TO DO: The material below has pictures in it. Set down only the lines from the line containing "September 2025" through the line containing "14. November 2014 um 09:24 Uhr", word for word, and leave the pictures behind.

RECORDS START

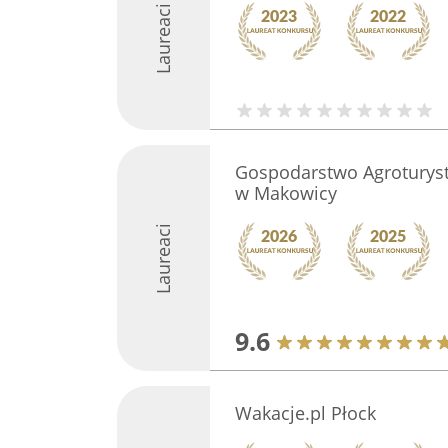
Laureaci
Gospodarstwo Agroturyst
w Makowicy
Laureaci
9.6
Wakacje.pl Płock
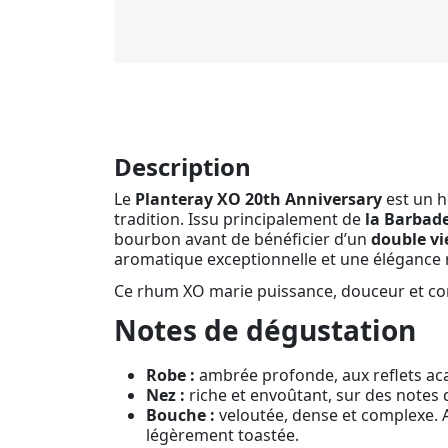
Description
Le
Planteray XO 20th Anniversary
est un h
tradition. Issu principalement de
la Barbad
bourbon avant de bénéficier d’un
double vi
aromatique exceptionnelle et une élégance 
Ce rhum XO marie puissance, douceur et compl
Notes de dégustation
Robe :
ambrée profonde, aux reflets ac
Nez :
riche et envoûtant, sur des notes
Bouche :
veloutée, dense et complexe.
légèrement toastée.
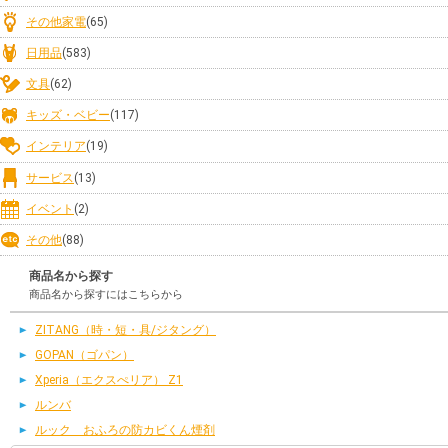
その他家電
(65)
日用品
(583)
文具
(62)
キッズ・ベビー
(117)
インテリア
(19)
サービス
(13)
イベント
(2)
その他
(88)
商品名から探す
商品名から探すにはこちらから
ZITANG（時・短・具/ジタング）
GOPAN（ゴパン）
Xperia（エクスぺリア） Z1
ルンバ
ルック おふろの防カビくん煙剤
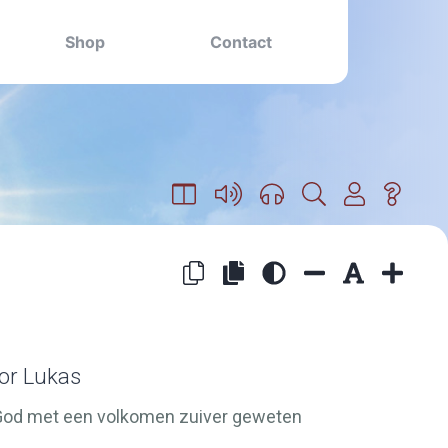
Shop
Contact
oor Lukas
 God met een volkomen zuiver geweten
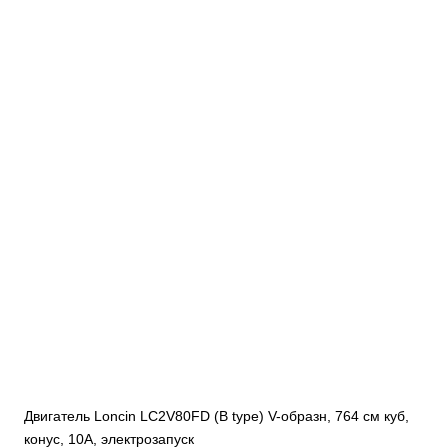
Двигатель Loncin LC2V80FD (B type) V-образн, 764 см куб,
конус, 10А, электрозапуск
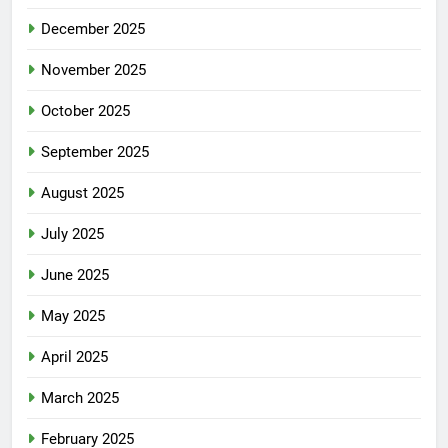
December 2025
November 2025
October 2025
September 2025
August 2025
July 2025
June 2025
May 2025
April 2025
March 2025
February 2025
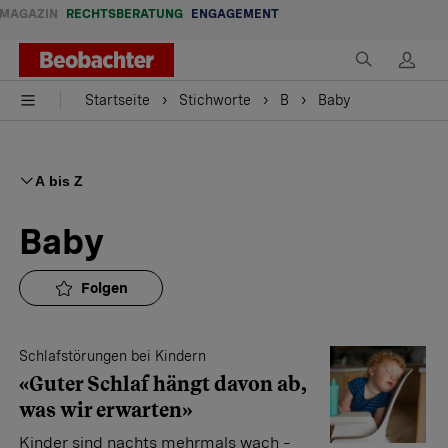
MAGAZIN
RECHTSBERATUNG
ENGAGEMENT
Startseite
Stichworte
B
Baby
A bis Z
Baby
Folgen
Schlafstörungen bei Kindern
«Guter Schlaf hängt davon ab,
was wir erwarten»
Kinder sind nachts mehrmals wach –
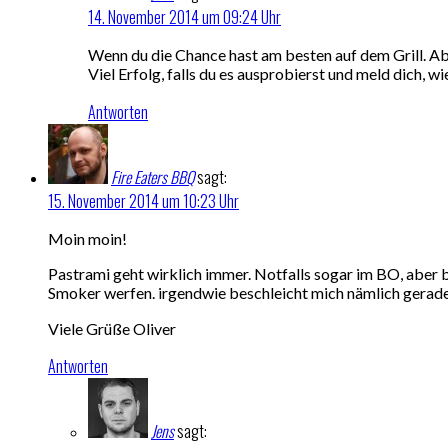
14. November 2014 um 09:24 Uhr
Wenn du die Chance hast am besten auf dem Grill. Aber
Viel Erfolg, falls du es ausprobierst und meld dich, wi
Antworten
Fire Eaters BBQ
sagt:
15. November 2014 um 10:23 Uhr
Moin moin!
Pastrami geht wirklich immer. Notfalls sogar im BO, aber be
Smoker werfen. irgendwie beschleicht mich nämlich gerade 
Viele Grüße Oliver
Antworten
Jens
sagt:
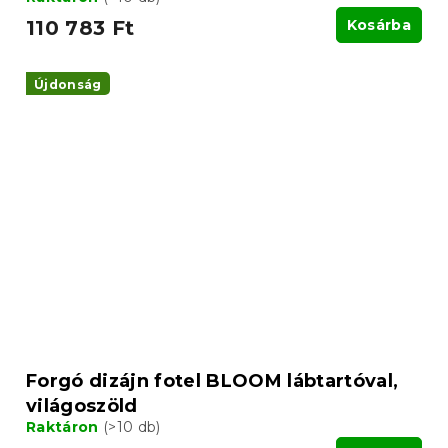
110 783 Ft
Kosárba
Újdonság
Forgó dizájn fotel BLOOM lábtartóval,
világoszöld
Raktáron
(>10 db)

RECORDS END

TASK OUTPUT:
September 2025
August 2025
July 2025
June 2025
May 2025
April 2025
March 2025
February 2025
MAGAZIN
RECHTSBERATUNG
ENGAGEMENT
Startseite
Stichworte
B
Baby
A bis Z
Baby
Folgen
Schlafstörungen bei Kindern
«Guter Schlaf hängt davon ab,
was wir erwarten»
Kinder sind nachts mehrmals wach –
14. November 2014 um 09:24 Uhr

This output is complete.